Tie rod is really tight, I did the rubber bushing thing. I guess drag link needs it too
 
Is this what's hurting my steering..like all the play I'm feeling in it is from this heim having too much movement?
0529171945.jpg
 
When you remove the track bar, how much better is the steering?
Ever heard about how a drag link and track bar need to.be parallel with each other?
When they form an "X" that's far removed from a "=".
Well track bar did help a lot believe it or not...before the body would shift quite a bit then turn now it starts to steer right away but most of the play I guess is when you go back and forth I guess..mostly
 
Well track bar did help a lot believe it or not...before the body would shift quite a bit then turn now it starts to steer right away but most of the play I guess is when you go back and forth I guess..mostly

What about when the axle goes up and down and articulates?

You are going to have an epic case of bump steer with that setup. I.e.: fix that now.

Drag link and track bar(panhard) should be equal length and parallel.
 
I would ditch that track bar. Since you are not driving it on the road, you really shouldn't need it, especially with leaf spring packs that are that heavy. If you were driving it on the road I would still tell you to ditch that track bar because it is going to give you some VERY weird steering characteristics as the vehicle moves up and down, and you would likely end up somewhere you didn't want to be. Offroad it is going to limit your suspension travel as your springs want to travel straight up and down and the track bar is trying to pull it to the side.

If you have loose steering it could be slop in the box or input of the box. Otherwise it is due to a loose joint, bushing deflection in the shackles/springs or deflection in your steering bracketry/contraption. Have someone turn the wheel with the vehicle off while you watch each joint for slop or deflection.
 
That steering setup is always going to have a big dead spot in it.
 
I would ditch that track bar. Since you are not driving it on the road, you really shouldn't need it, especially with leaf spring packs that are that heavy. If you were driving it on the road I would still tell you to ditch that track bar because it is going to give you some VERY weird steering characteristics as the vehicle moves up and down, and you would likely end up somewhere you didn't want to be. Offroad it is going to limit your suspension travel as your springs want to travel straight up and down and the track bar is trying to pull it to the side.
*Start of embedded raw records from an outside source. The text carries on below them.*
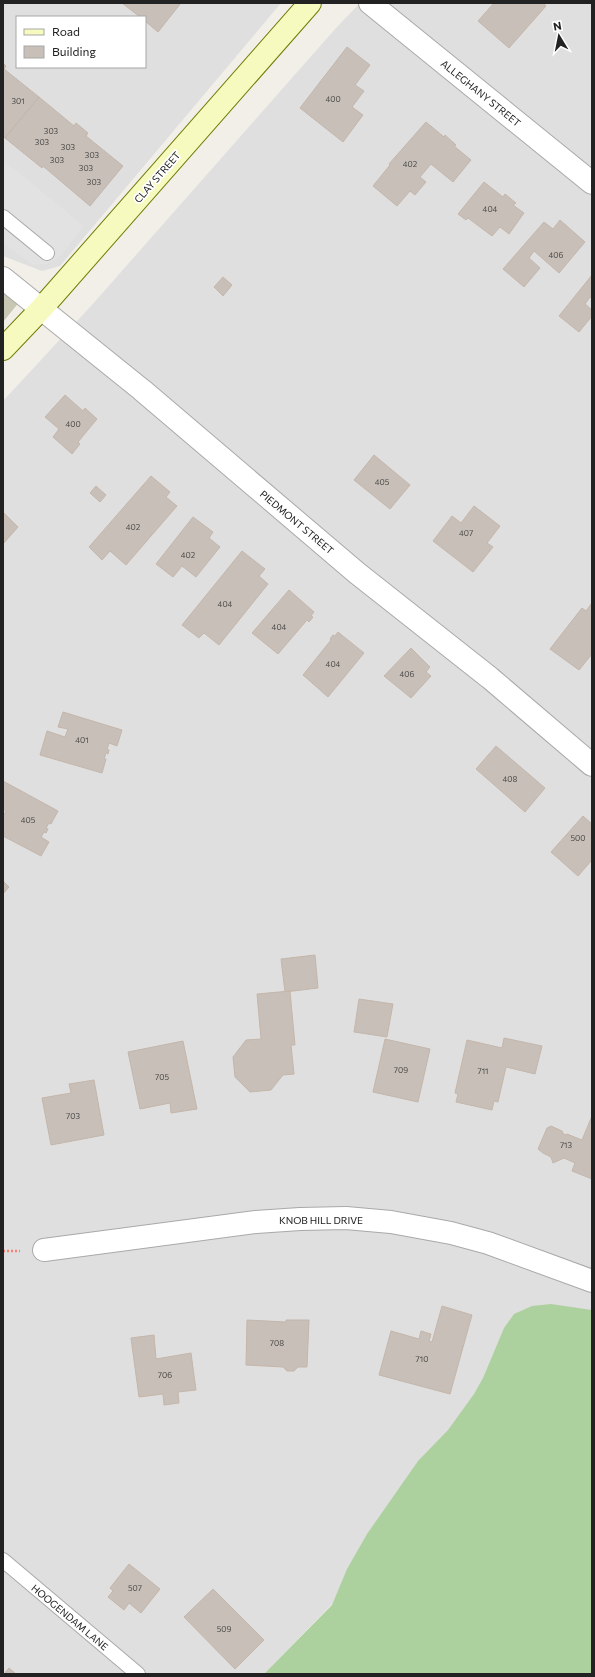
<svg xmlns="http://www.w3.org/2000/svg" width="595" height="1677" font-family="Commissioner,sans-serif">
	<rect width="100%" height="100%" fill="#f2efe9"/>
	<!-- residential -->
	<g fill="#e0dfdf" fill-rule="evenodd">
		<path d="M 3,3 L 281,3 L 60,266 L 42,271 L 3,256 ZM 17,17 L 145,17 L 145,67 L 17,67 Z"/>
		<polygon points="360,3 592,3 592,1451 332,1604 264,1674 3,1674 3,401 91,306 336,28"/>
	</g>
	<!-- construction -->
	<polygon fill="#c7c7b4" points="3,278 24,296 3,322"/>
	<!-- forest -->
	<polygon fill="#add19e" points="551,1304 592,1310 592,1674 264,1674 332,1605 347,1569 367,1534 418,1461 448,1430 474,1394 483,1378 504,1328 514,1314 532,1306"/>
	<!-- parking -->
	<polygon fill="#e2e2e2" points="3,160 84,226 62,254 54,261 46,264 33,265 3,243"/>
	<!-- building -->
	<g fill="#c7bfb8" stroke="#c4b6ab">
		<polygon points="122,3 181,3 158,32 145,21 145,17 140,17"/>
		<polygon points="494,3 543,3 546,6 509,48 478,21"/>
		<polygon points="347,47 370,65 355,85 364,91 352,107 363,115 343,142 300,108"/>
		<polygon points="3,63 6,66 4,69 39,97 5,138 3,136"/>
		<polygon points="39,97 74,126 76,123 88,133 86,136 123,166 90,206 43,166 42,168 5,138"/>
		<polygon points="426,122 444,137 445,135 456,145 454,146 471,160 453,182 431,164 420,177 426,182 415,195 410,191 397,206 373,186 390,165 389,164"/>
		<polygon points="484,182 503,197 505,194 516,203 513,205 524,213 509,234 500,227 492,236 468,218 466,220 458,214"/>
		<polygon points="560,220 585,242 559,273 534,251 529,258 540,268 524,287 503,269 544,222 553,229"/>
		<polygon points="592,275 592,299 590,297 585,304 592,310 592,316 579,332 559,316"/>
		<polygon points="223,277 232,285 223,296 214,287"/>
		<polygon points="65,395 83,411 85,408 97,419 78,442 80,444 72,454 53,437 59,429 45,417"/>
		<polygon points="374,455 410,485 390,509 354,480"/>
		<polygon points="151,476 170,492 166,497 177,506 126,565 110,551 102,560 89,547"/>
		<polygon points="96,486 106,495 100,502 90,493"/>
		<polygon points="474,506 500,526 487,543 493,547 473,572 433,541 452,516 461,523"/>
		<polygon points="3,512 18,527 3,544"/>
		<polygon points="193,517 213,532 209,538 220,547 196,577 182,566 173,577 156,564"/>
		<polygon points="242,551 265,569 259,576 268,584 219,645 204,633 199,638 182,625"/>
		<polygon points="289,590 314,612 311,616 313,617 309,622 307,620 278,654 252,633"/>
		<polygon points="592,603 592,654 579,670 550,649 582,608 586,611"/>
		<polygon points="338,632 364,653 328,697 303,675 331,640 330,639 333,635 335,636"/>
		<polygon points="411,648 430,667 426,672 431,676 411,698 384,676"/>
		<polygon points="63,712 122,730 117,746 109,743 107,749 109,750 108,754 106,753 104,759 106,759 102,773 40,755 47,731 65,737 68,729 58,727"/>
		<polygon points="496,746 545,788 525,812 476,769"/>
		<polygon points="3,781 58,811 51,824 49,823 46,828 48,829 46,833 44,832 41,837 49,842 41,856 3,836 3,816 6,811 3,809"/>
		<polygon points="583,816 592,824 592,860 578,876 551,852"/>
		<polygon points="3,881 9,887 3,894"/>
		<polygon points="315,955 318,988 285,992 281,959"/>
		<polygon points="290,991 295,1045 291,1045 294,1074 283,1075 271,1090 250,1092 235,1077 233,1057 246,1040 261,1039 257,994"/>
		<polygon points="359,999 393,1004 387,1037 354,1032"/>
		<polygon points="504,1038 542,1046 535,1074 506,1067 498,1102 494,1101 492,1110 456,1102 458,1094 455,1093 467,1040 502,1048"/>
		<polygon points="385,1039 430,1049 418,1102 373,1092"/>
		<polygon points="183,1041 197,1109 171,1113 170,1103 140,1109 128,1052"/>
		<polygon points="94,1080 104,1135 51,1145 42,1098 71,1093 69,1084"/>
		<polygon points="592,1116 592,1179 572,1171 575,1163 564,1158 553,1163 551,1157 543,1153 538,1149 547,1128 551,1126 562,1131 564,1135 567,1134 582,1140"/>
		<polygon points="442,1306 472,1315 450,1394 379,1375 391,1331 419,1339 421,1331 431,1334 429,1341 432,1342"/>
		<polygon points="247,1320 286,1322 286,1320 309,1320 307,1367 298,1367 294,1371 287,1371 283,1367 246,1365"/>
		<polygon points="154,1335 156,1359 191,1353 196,1390 178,1392 179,1403 164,1405 163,1394 139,1397 131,1338"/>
		<polygon points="129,1564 160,1589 141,1613 129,1603 124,1610 108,1597 113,1591 110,1588"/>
		<polygon points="213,1589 264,1640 235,1669 184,1617"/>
		<polygon points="9,1668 16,1674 4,1674"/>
	</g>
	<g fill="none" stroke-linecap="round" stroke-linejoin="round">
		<!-- lane casing -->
		<g stroke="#a9a9a9" stroke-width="16">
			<g id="lane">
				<polyline points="3,217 47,253"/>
				<polyline points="3,1560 138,1674"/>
			</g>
		</g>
		<!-- street casing -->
		<g stroke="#a9a9a9" stroke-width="24">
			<g id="street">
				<polyline points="370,3 592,183"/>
				<polyline points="3,278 142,390 357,573 490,678 592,765"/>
				<polyline points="44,1250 256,1222 300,1219 346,1218 391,1222 451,1233 488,1243 592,1281"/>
			</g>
		</g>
		<!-- secondary casing -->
		<g stroke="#707d05" stroke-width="24">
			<polyline id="secondary" points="3,349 41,309 310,3"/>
		</g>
		<!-- path -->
		<polyline stroke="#fa8072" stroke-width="2.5" stroke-dasharray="2 2" stroke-linecap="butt" points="3,1251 20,1251"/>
		<!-- lane -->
		<use href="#lane" stroke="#fff" stroke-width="14"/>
		<!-- street -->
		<use href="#street" stroke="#fff" stroke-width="22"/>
		<!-- secondary -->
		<use href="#secondary" stroke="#f7fabf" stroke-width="22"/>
	</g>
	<g text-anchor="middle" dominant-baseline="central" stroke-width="3.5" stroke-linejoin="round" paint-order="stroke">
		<!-- number labels -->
		<g font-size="8" fill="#4b4948">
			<text x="333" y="99">400</text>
			<text x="18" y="101">301</text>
			<text x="51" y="131">303</text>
			<text x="42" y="142">303</text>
			<text x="68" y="147">303</text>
			<text x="92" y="155">303</text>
			<text x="57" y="160">303</text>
			<text x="410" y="164">402</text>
			<text x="86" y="168">303</text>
			<text x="94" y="182">303</text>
			<text x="490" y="209">404</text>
			<text x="556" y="255">406</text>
			<text x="73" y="424">400</text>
			<text x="382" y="482">405</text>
			<text x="133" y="527">402</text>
			<text x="466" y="533">407</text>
			<text x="188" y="555">402</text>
			<text x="225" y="604">404</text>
			<text x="279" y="627">404</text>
			<text x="333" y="664">404</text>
			<text x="407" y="674">406</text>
			<text x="82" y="740">401</text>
			<text x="510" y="779">408</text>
			<text x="28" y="820">405</text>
			<text x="578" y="838">500</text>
			<text x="401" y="1070">709</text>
			<text x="483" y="1071">711</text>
			<text x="162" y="1077">705</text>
			<text x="73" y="1116">703</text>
			<text x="566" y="1145">713</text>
			<text x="277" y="1343">708</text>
			<text x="422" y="1359">710</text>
			<text x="165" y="1375">706</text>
			<text x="135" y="1588">507</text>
			<text x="224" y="1629">509</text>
		</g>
		<!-- street labels -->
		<g font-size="10" fill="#222" stroke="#fff">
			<text transform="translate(481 93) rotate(39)">ALLEGHANY STREET</text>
			<text transform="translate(157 177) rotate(-49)">CLAY STREET</text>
			<text transform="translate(297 522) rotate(40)">PIEDMONT STREET</text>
			<text x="321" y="1220">KNOB HILL DRIVE</text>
			<text transform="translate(70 1617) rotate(40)">HOOGENDAM LANE</text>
		</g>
	</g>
	<!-- border -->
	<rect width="595" height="1677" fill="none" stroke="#222222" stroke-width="8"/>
	<!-- legend -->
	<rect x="16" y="16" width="130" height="52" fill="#ffffff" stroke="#a7a7a7"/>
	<rect x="24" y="29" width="20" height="6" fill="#f7fabf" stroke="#a7a7a7"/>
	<text x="52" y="36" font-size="12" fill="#222222">Road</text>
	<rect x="24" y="46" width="20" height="12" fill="#c7bfb8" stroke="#a7a7a7"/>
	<text x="52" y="56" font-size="12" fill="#222222">Building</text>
	<!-- north arrow -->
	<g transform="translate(559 36) rotate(350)" stroke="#ffffff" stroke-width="3" paint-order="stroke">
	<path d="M0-3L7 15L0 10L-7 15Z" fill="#222222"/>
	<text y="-6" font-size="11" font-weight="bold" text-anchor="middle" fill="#222222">N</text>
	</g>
</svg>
If you have loose steering it could be slop in the box or input of the box. Otherwise it is due to a loose joint, bushing deflection in the shackles/springs or deflection in your steering bracketry/contraption. Have someone turn the wheel with the vehicle off while you watch each joint for slop or deflection.
I guess tomorrow I will take it off and start with the drag link heim joint and get all the slop out of it..this picture shows the axle side heim on drag link and it moves a lot so I guess I need to take that slop out??
0529171945.jpg
 
Leaf springs and a track bar don't work well together. They bind as they work against each other. Jeep tried it on the YJ and it didn't work then either.